In a time when the nuisances of wedding planning have consumed so much of my personal life, I've considered how I can share wedding inspiration without boring everyone to death?
I decided to delve into one of my favorite architectural topics and also a relevant part of planning a wedding: places of worship. There are many ways to experience a place of worship: hosting a special event, community congregation, personal reflection, or even a destination for others to experience new cultures. Here are a few of my favorites, primarily in the USA.
MIT Chapel: Intimate Modernism
Architect Eero Saarinen and his father Eliel designed this non-denominational chapel on the MIT campus in Boston, MA. The exterior is a simple, windowless brick cylinder surrounded by a moat. The interior, however, is intimate, dramatic, and adorned with subtle details. Light is the main focus of design in this chapel and is constantly changing as it filters through the skylight and moat. Saarinen’s details of undulating brickwork, light quality, and simple furnishings create a breathtaking spiritual space that anyone can appreciate and admire.

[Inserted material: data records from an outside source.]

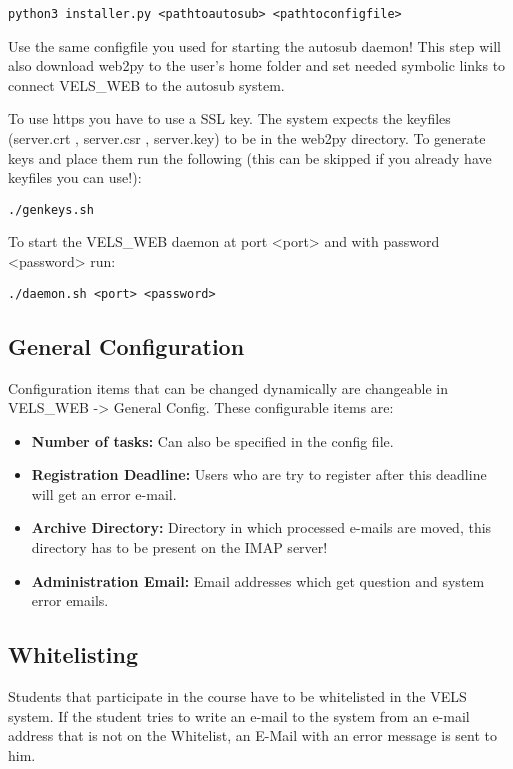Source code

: \begin{verbatim}
python3 installer.py <pathtoautosub> <pathtoconfigfile>
\end{verbatim}
Use the same configfile you used for starting the autosub daemon! This step will
also download web2py to the user's home folder and set needed symbolic links to 
connect VELS\_WEB to the autosub system.

To use https you have to use a SSL key. The system expects the keyfiles
(server.crt , server.csr , server.key) to be in the web2py directory. To
generate keys and place them run the following (this can be skipped if you 
already have keyfiles you can use!):

\begin{verbatim}
./genkeys.sh    
\end{verbatim}

To start the VELS\_WEB daemon at port <port> and with password <password> run:
\begin{verbatim}
./daemon.sh <port> <password> 
\end{verbatim}

\subsection{General Configuration}\label{sub:generalconfig}
Configuration items that can be changed dynamically are changeable in VELS\_WEB ->
General Config. These configurable items are:
\begin{itemize}
\item {\bf Number of tasks: }Can also be specified in the config file.
\item {\bf Registration Deadline: } Users who are try to register after this deadline will
    get an error e-mail.
\item {\bf Archive Directory: } Directory in which processed e-mails are moved, this
    directory has to be present on the IMAP server!
\item {\bf Administration Email: } Email addresses which get question and system error emails.

\end{itemize}

\subsection{Whitelisting} \label{sub:whitelisting}
Students that participate in the course have to be whitelisted in the VELS system. If the student
tries to write an e-mail to the system from an e-mail address that is not on the Whitelist, an E-Mail
with an error message is sent to him.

If you are looking to get married here, you need to attend MIT.
Church of St. Gregory the Great: A Local Treasure, Portsmouth Abbey
Portsmouth Abbey is a Benedictine monastery and boarding high school in Portsmouth, RI. The Church of St. Gregory the Great is the centerpiece of the campus originally designed in 1960 by Pietro Belluschi and beautifully restored in the early 2000’s by a local RI firm, Northeast Collaborative Architects. The church is a mix of traditional materials, beautiful joinery details, and a modern octagonal layout. A central atrium space is lined in ribbons of stained glass – vaguely reminiscent of SOM’s Cadet Chapel’s stained glass. The main focus is on the limestone alter and crucifix sculpture by Richard Lippold, suspended in space and lit by a skylight above. In the words of the Portsmouth Abbey staff, “The church is both simple and spectacular.”
I wanted to get married here, but again, you must be a Portsmouth Abbey Alumni.
Thorncrown Chapel: “Every time I’m in the woods, I feel like I’m in church.” –Pete Seeger
Euine Fay Jones designed this non-denominational chapel located in the middle of the Ozark Mountains in Arkansas in 1980. It is one of the few buildings under 50 years old to have made the National Register of Historic Buildings. The remarkable wood and glass structure was built using local pine “no larger than what two men could carry through the woods. “
The chapel looks and feels as though it's open to nature with it’s repeating wooden truss system, however it is fully enclosed in glass. I remember falling in love with the simplicity of this church the first time I saw it during a lecture in school. The sign outside of the chapel says it all; “Please come in and sit a while, just as you are.”
If I could get married anywhere – this would be the place! Although I am confident the wait list is very long and my guests would not be thrilled traveling to Arkansas.
Australian Islamic Center in Melbourne: Simply because of Glenn Murcutt
The Islamic Center in Melbourne, designed by Glenn Murcutt is still undergoing construction. It was envisioned to be a center for the Islamic Community and broader Australian community to come together as one. With the input of the Islamic community, Murcutt opted to stray from traditional Mosque structures and instead used modern moves to hint at customary forms. One of the boldest moves was to replace a Minaret with a dramatic situ (cast in place) concrete wall with the gold crest at its highest point. The yellow lantern skylights are an obvious focal point of the building with multicolored panes of glass facing different directions based on sun patterns. Dynamically altering with the time of day, the triangular colored light reflections can be seen on the walls and floors. In typical Murcutt fashion the building is also highly sustainable, working with the land and its surroundings. Murcutt and his client set out to define a new architectural language of Islamic architecture that would bring together past and present, young and old, near and far, by broadening and redefining the community.
If Glenn Murcutt ever designs a place of worship in the continental US, we will be renewing our vows there.
St. Mary’s Parish: The church that my fiancé and I will get married at in October
Built in 1911, the Norman Gothic style church shell was constructed to address the outgrown church that stood before it. The church was built in steel – supporting very large stained glass windows and high rounded arch ceilings. The interior marble work and furnishings were later completed 1927. It is truly an awe-inspiring experience walking through the tall vaulted ceilings surrounded by the abundance of stained glass and marble. St. Mary’s parish is magnificent and the only Catholic Church in Bristol, RI that accepted outside parishioners.
This list could continue on and on with striking, stimulating, and thought provoking places of worship – what are some of your favorites?